DIRECTIONS:
The full listing, from first line to last, should be set down again exactly.

[Start of section]

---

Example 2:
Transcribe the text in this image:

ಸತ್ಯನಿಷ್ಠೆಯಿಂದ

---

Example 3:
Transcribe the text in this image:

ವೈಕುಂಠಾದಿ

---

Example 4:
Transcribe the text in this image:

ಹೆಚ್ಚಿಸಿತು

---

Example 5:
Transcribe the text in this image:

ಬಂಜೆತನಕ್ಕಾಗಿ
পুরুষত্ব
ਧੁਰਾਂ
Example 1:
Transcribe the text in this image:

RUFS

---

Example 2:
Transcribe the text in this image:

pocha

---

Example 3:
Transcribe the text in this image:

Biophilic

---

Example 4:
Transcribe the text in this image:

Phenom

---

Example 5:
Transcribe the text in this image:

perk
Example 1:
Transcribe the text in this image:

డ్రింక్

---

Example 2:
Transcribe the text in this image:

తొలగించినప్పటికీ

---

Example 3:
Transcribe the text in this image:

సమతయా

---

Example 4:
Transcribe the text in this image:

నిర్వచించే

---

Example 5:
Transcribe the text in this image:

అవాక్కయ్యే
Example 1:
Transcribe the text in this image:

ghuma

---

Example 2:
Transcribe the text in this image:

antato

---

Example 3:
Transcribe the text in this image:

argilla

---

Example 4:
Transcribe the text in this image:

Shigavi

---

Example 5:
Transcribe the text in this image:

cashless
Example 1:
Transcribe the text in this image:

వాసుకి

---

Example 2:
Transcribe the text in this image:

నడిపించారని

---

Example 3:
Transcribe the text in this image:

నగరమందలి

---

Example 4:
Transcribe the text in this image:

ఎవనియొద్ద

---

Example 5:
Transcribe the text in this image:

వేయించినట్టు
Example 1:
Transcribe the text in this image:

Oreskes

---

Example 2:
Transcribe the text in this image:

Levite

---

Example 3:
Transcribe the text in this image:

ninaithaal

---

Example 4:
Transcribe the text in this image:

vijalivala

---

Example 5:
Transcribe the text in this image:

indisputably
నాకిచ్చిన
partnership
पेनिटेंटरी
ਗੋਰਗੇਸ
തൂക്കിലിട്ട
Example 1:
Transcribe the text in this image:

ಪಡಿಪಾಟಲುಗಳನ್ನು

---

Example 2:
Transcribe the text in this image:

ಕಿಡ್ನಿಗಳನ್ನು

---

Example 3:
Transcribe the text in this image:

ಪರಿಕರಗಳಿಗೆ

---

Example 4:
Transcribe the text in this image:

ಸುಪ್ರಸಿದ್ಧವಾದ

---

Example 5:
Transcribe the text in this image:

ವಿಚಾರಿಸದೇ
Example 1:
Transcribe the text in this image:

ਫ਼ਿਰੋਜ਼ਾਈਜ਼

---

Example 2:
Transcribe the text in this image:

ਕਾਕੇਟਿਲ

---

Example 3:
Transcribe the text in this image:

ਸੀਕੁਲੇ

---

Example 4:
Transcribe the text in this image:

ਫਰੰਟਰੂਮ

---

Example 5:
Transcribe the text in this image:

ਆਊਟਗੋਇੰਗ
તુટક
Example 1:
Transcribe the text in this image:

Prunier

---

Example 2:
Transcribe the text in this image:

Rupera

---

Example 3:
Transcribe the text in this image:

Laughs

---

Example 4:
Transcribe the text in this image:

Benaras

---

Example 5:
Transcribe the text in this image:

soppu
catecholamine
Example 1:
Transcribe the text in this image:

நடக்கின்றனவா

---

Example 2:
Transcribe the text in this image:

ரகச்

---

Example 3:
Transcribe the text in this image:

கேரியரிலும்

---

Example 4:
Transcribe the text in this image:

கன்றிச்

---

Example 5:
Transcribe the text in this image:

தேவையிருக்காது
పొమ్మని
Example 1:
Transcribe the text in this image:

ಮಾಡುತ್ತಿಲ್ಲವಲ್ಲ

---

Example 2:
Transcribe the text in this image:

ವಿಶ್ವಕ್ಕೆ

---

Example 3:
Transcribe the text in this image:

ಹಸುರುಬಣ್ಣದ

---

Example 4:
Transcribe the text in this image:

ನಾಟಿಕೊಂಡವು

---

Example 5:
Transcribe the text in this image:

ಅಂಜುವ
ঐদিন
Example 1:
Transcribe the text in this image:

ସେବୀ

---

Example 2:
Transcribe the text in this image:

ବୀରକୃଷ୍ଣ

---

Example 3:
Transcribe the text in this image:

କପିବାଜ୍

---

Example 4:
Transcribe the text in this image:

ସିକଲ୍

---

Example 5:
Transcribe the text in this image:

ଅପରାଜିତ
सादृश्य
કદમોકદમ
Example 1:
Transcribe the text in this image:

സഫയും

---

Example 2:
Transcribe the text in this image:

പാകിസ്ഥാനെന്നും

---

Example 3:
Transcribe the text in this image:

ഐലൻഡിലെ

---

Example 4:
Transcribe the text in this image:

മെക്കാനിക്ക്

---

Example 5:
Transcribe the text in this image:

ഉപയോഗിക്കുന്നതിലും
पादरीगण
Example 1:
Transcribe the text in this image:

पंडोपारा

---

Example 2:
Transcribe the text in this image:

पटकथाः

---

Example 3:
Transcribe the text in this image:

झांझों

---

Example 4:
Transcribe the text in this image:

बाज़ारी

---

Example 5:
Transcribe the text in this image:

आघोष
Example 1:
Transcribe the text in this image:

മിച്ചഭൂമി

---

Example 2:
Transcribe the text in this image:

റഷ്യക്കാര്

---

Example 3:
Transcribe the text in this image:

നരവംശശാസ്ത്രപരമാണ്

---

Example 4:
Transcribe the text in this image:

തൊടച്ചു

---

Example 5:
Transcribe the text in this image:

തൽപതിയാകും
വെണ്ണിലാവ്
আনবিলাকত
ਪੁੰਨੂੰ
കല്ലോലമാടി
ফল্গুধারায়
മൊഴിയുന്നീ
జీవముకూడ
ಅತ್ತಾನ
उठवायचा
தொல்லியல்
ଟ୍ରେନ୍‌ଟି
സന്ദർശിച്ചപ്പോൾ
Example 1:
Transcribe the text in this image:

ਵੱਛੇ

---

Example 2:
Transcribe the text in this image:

[End of section]

WORKED SOLUTION:
---

Example 2:
Transcribe the text in this image:

ಸತ್ಯನಿಷ್ಠೆಯಿಂದ

---

Example 3:
Transcribe the text in this image:

ವೈಕುಂಠಾದಿ

---

Example 4:
Transcribe the text in this image:

ಹೆಚ್ಚಿಸಿತು

---

Example 5:
Transcribe the text in this image:

ಬಂಜೆತನಕ್ಕಾಗಿ
পুরুষত্ব
ਧੁਰਾਂ
Example 1:
Transcribe the text in this image:

RUFS

---

Example 2:
Transcribe the text in this image:

pocha

---

Example 3:
Transcribe the text in this image:

Biophilic

---

Example 4:
Transcribe the text in this image:

Phenom

---

Example 5:
Transcribe the text in this image:

perk
Example 1:
Transcribe the text in this image:

డ్రింక్

---

Example 2:
Transcribe the text in this image:

తొలగించినప్పటికీ

---

Example 3:
Transcribe the text in this image:

సమతయా

---

Example 4:
Transcribe the text in this image:

నిర్వచించే

---

Example 5:
Transcribe the text in this image:

అవాక్కయ్యే
Example 1:
Transcribe the text in this image:

ghuma

---

Example 2:
Transcribe the text in this image:

antato

---

Example 3:
Transcribe the text in this image:

argilla

---

Example 4:
Transcribe the text in this image:

Shigavi

---

Example 5:
Transcribe the text in this image:

cashless
Example 1:
Transcribe the text in this image:

వాసుకి

---

Example 2:
Transcribe the text in this image:

నడిపించారని

---

Example 3:
Transcribe the text in this image:

నగరమందలి

---

Example 4:
Transcribe the text in this image:

ఎవనియొద్ద

---

Example 5:
Transcribe the text in this image:

వేయించినట్టు
Example 1:
Transcribe the text in this image:

Oreskes

---

Example 2:
Transcribe the text in this image:

Levite

---

Example 3:
Transcribe the text in this image:

ninaithaal

---

Example 4:
Transcribe the text in this image:

vijalivala

---

Example 5:
Transcribe the text in this image:

indisputably
నాకిచ్చిన
partnership
पेनिटेंटरी
ਗੋਰਗੇਸ
തൂക്കിലിട്ട
Example 1:
Transcribe the text in this image:

ಪಡಿಪಾಟಲುಗಳನ್ನು

---

Example 2:
Transcribe the text in this image:

ಕಿಡ್ನಿಗಳನ್ನು

---

Example 3:
Transcribe the text in this image:

ಪರಿಕರಗಳಿಗೆ

---

Example 4:
Transcribe the text in this image:

ಸುಪ್ರಸಿದ್ಧವಾದ

---

Example 5:
Transcribe the text in this image:

ವಿಚಾರಿಸದೇ
Example 1:
Transcribe the text in this image:

ਫ਼ਿਰੋਜ਼ਾਈਜ਼

---

Example 2:
Transcribe the text in this image:

ਕਾਕੇਟਿਲ

---

Example 3:
Transcribe the text in this image:

ਸੀਕੁਲੇ

---

Example 4:
Transcribe the text in this image:

ਫਰੰਟਰੂਮ

---

Example 5:
Transcribe the text in this image:

ਆਊਟਗੋਇੰਗ
તુટક
Example 1:
Transcribe the text in this image:

Prunier

---

Example 2:
Transcribe the text in this image:

Rupera

---

Example 3:
Transcribe the text in this image:

Laughs

---

Example 4:
Transcribe the text in this image:

Benaras

---

Example 5:
Transcribe the text in this image:

soppu
catecholamine
Example 1:
Transcribe the text in this image:

நடக்கின்றனவா

---

Example 2:
Transcribe the text in this image:

ரகச்

---

Example 3:
Transcribe the text in this image:

கேரியரிலும்

---

Example 4:
Transcribe the text in this image:

கன்றிச்

---

Example 5:
Transcribe the text in this image:

தேவையிருக்காது
పొమ్మని
Example 1:
Transcribe the text in this image:

ಮಾಡುತ್ತಿಲ್ಲವಲ್ಲ

---

Example 2:
Transcribe the text in this image:

ವಿಶ್ವಕ್ಕೆ

---

Example 3:
Transcribe the text in this image:

ಹಸುರುಬಣ್ಣದ

---

Example 4:
Transcribe the text in this image:

ನಾಟಿಕೊಂಡವು

---

Example 5:
Transcribe the text in this image:

ಅಂಜುವ
ঐদিন
Example 1:
Transcribe the text in this image:

ସେବୀ

---

Example 2:
Transcribe the text in this image:

ବୀରକୃଷ୍ଣ

---

Example 3:
Transcribe the text in this image:

କପିବାଜ୍

---

Example 4:
Transcribe the text in this image:

ସିକଲ୍

---

Example 5:
Transcribe the text in this image:

ଅପରାଜିତ
सादृश्य
કદમોકદમ
Example 1:
Transcribe the text in this image:

സഫയും

---

Example 2:
Transcribe the text in this image:

പാകിസ്ഥാനെന്നും

---

Example 3:
Transcribe the text in this image:

ഐലൻഡിലെ

---

Example 4:
Transcribe the text in this image:

മെക്കാനിക്ക്

---

Example 5:
Transcribe the text in this image:

ഉപയോഗിക്കുന്നതിലും
पादरीगण
Example 1:
Transcribe the text in this image:

पंडोपारा

---

Example 2:
Transcribe the text in this image:

पटकथाः

---

Example 3:
Transcribe the text in this image:

झांझों

---

Example 4:
Transcribe the text in this image:

बाज़ारी

---

Example 5:
Transcribe the text in this image:

आघोष
Example 1:
Transcribe the text in this image:

മിച്ചഭൂമി

---

Example 2:
Transcribe the text in this image:

റഷ്യക്കാര്

---

Example 3:
Transcribe the text in this image:

നരവംശശാസ്ത്രപരമാണ്

---

Example 4:
Transcribe the text in this image:

തൊടച്ചു

---

Example 5:
Transcribe the text in this image:

തൽപതിയാകും
വെണ്ണിലാവ്
আনবিলাকত
ਪੁੰਨੂੰ
കല്ലോലമാടി
ফল্গুধারায়
മൊഴിയുന്നീ
జీవముకూడ
ಅತ್ತಾನ
उठवायचा
தொல்லியல்
ଟ୍ରେନ୍‌ଟି
സന്ദർശിച്ചപ്പോൾ
Example 1:
Transcribe the text in this image:

ਵੱਛੇ

---

Example 2:
Transcribe the text in this image:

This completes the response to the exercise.